Tingkatkan Iklim Investasi di Industri Hulu Migas 

Kementerian ESDM Bersama Kemenkeu dan SKK Migas Rumuskan Opsi Kebijakan Fiskal


Dibaca: 1070 kali 
Sabtu, 21 November 2020 - 19:05:27 WIB
Kementerian ESDM Bersama Kemenkeu dan SKK Migas Rumuskan Opsi Kebijakan Fiskal Wakil Kepala SKK Migas Fatar Yani Abdurrahman.

Jakarta, Hariantimes.com - Untuk meningkatkan iklim investasi di industri hulu migas, Kementerian Energi dan Sumber Daya Mineral (ESDM) bersama Kementerian Keuangan dan Satuan Kerja Khusus Pelaksana Kegiatan Usaha Hulu Minyak dan Gas Bumi (SKK Migas) merumuskan opsi kebijakan fiskal.

Opsi kebijakan fiskal itu ditargetkan baik dalam jangka pendek maupun jangka panjang. Kebijakan ini untuk mencapai target produksi 1 juta barel minyak per hari (BOPD) dan 12 miliar standar kaki kubik gas per hari (BSCFD) pada tahun 2030.

Wakil Kepala SKK Migas Fatar Yani Abdurrahman menyebutkan, di tengah pandemi Covid-19 dan persaingan global yang semakin ketat Indonesia harus bisa bersaing untuk menarik investor. Untuk itu dibutuhkan stimulus, khususnya terkait sistem bagi hasil, perpajakan dan kemudahan dalam menjalankan kegiatan usaha.

“Stimulus dibutuhkan untuk memastikan proyek tersebut masih menarik investor,” katanya saat membuka Focus Group Discussion (FGD) Forum Ekonomi dan Keuangan 2020 yang digelar secara online di Jakarta, Sabtu (21/11/2020).

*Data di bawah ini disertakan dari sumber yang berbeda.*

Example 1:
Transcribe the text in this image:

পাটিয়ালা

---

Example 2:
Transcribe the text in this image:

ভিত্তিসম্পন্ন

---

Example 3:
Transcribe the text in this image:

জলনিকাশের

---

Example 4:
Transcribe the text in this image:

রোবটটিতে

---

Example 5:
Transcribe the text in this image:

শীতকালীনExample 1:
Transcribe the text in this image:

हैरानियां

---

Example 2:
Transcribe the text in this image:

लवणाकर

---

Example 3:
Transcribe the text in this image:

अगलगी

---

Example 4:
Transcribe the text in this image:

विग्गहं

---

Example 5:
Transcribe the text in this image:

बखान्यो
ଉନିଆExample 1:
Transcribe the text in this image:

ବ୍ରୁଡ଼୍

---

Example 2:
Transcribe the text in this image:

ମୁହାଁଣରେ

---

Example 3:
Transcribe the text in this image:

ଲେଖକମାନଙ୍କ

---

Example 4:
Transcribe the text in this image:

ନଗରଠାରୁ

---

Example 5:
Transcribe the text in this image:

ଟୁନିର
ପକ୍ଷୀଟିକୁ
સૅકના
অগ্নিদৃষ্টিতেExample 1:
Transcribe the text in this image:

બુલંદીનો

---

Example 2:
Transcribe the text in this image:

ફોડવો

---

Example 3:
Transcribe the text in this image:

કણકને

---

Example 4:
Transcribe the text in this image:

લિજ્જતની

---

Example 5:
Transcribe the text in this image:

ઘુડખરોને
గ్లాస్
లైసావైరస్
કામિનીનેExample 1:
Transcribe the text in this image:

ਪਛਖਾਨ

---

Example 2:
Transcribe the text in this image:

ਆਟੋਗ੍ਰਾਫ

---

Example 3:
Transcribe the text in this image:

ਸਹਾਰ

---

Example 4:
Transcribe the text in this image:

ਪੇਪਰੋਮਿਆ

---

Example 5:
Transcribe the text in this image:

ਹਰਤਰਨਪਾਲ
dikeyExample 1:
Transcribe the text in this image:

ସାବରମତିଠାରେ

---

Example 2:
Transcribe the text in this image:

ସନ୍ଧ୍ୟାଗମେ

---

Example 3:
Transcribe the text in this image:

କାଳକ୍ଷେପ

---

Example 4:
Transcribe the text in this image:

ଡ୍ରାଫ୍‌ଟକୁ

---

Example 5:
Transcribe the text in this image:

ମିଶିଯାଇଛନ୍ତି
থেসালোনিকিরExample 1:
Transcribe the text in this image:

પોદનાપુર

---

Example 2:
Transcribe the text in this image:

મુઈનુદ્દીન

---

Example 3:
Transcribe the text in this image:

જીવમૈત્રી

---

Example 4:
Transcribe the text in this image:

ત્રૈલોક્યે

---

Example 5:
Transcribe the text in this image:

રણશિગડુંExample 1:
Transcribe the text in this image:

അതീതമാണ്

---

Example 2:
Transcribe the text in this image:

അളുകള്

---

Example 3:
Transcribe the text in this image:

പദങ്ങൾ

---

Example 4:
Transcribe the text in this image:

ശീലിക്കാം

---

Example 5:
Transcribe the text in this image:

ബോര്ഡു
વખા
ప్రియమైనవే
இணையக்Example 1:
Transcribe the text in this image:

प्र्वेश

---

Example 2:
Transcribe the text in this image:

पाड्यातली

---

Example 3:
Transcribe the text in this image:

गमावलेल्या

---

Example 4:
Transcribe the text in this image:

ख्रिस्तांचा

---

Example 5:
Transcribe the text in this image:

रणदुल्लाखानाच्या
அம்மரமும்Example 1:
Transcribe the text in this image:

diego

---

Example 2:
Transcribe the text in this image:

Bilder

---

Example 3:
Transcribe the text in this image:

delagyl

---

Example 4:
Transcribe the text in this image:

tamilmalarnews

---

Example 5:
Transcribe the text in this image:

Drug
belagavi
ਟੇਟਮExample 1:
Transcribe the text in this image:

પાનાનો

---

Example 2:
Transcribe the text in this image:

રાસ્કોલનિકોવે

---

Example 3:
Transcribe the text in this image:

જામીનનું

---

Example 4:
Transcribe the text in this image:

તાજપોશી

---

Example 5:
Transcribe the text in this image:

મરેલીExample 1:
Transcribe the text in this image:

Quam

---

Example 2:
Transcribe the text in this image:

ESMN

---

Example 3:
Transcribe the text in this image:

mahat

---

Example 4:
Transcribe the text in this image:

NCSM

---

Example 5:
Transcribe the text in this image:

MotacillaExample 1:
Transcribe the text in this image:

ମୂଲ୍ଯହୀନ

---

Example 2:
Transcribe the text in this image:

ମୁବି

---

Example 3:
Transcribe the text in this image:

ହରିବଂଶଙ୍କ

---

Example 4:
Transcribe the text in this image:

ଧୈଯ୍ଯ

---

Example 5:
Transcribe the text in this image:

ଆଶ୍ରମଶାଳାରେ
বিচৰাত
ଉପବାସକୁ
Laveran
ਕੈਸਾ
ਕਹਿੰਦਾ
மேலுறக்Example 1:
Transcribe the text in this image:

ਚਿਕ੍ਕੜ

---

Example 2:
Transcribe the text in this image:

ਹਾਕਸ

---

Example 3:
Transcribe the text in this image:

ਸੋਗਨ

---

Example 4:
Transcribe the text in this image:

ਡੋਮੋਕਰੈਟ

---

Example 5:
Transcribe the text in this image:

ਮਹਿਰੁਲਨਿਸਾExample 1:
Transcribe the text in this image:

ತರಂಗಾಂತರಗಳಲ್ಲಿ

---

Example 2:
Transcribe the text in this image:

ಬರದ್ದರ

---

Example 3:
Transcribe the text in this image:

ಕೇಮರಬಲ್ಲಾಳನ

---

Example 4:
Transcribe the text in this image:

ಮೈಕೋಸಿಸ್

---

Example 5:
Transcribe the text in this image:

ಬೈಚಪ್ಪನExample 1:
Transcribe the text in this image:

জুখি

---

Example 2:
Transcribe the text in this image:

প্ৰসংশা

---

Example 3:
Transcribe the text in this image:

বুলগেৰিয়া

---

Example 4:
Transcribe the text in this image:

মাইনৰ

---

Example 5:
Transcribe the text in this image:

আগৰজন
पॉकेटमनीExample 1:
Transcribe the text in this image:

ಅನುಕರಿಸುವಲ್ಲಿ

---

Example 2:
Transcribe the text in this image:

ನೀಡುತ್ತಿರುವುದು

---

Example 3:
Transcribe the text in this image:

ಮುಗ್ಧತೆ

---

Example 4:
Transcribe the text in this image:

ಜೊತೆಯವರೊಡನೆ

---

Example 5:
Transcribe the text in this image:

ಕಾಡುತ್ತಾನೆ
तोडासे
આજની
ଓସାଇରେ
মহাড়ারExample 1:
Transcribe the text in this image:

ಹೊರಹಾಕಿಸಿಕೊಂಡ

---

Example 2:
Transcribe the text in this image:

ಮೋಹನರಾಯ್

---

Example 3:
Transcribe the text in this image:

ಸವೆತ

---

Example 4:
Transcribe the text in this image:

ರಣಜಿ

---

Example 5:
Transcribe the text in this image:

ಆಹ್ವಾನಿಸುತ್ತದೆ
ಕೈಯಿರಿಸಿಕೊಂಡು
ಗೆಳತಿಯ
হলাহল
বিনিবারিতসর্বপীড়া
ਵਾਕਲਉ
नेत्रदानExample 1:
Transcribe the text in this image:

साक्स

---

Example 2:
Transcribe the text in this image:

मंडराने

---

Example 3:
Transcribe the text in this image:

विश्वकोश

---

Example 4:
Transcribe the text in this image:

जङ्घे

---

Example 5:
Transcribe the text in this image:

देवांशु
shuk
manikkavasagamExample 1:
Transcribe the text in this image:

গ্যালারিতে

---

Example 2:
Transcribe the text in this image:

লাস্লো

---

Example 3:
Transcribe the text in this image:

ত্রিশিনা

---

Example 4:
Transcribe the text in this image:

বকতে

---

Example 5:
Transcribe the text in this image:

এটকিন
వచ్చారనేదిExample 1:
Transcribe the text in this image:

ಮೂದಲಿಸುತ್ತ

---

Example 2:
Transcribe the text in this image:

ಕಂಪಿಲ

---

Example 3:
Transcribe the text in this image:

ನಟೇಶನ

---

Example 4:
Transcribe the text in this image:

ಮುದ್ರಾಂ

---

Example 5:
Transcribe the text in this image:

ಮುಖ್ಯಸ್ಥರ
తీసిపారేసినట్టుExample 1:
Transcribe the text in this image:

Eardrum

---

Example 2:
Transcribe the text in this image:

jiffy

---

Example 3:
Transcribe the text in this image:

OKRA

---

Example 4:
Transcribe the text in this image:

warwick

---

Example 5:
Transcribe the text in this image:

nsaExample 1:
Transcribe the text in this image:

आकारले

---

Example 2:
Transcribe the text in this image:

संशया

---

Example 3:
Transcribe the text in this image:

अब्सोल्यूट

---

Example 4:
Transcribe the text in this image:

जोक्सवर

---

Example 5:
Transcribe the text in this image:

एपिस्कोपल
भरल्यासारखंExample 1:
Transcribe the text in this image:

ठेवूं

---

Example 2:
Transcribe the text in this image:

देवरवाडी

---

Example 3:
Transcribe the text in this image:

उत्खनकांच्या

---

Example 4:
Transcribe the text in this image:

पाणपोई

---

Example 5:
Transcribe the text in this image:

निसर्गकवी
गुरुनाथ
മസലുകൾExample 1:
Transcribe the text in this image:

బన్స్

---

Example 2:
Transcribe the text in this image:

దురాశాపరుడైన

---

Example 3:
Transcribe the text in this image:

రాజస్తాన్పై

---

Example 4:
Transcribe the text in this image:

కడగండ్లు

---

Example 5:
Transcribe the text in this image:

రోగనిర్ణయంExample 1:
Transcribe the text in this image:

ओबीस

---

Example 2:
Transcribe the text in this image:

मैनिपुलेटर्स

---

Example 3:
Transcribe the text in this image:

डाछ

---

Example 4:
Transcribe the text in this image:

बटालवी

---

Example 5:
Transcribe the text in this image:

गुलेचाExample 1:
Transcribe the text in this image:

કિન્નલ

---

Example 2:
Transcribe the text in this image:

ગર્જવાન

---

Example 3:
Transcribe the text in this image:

FGD yang mengusung tema Strategic Collaborative Sinergy and Effective Fiscal Terms itu dihadiri sekitar 500 peserta. Forum ini juga menjadi wadah diskusi antara SKK Migas, Kontraktor Kontrak Kerja Sama (Kontraktor KKS), para ahli ekonomi dan keuangan dalam dan luar negeri, serta para pengambil keputusan di Indonesia untuk membahas rumusan kebijakan fiskal yang paling efektif dan menarik bagi sektor hulu migas Indonesia.

Deputi Keuangan dan Monetisasi SKK Migas Arief S Handoko mengatakan, FGD merupakan kelanjutan dari serangkaian diskusi dengan para pemangku kepentingan yang telah dilakukan sebelumnya.

Semua pihak, kata Arief, memiliki spirit yang sama untuk mencari konsep atau bentuk rumusan insentif agar dapat memberikan kepastian investasi di awal, dalam.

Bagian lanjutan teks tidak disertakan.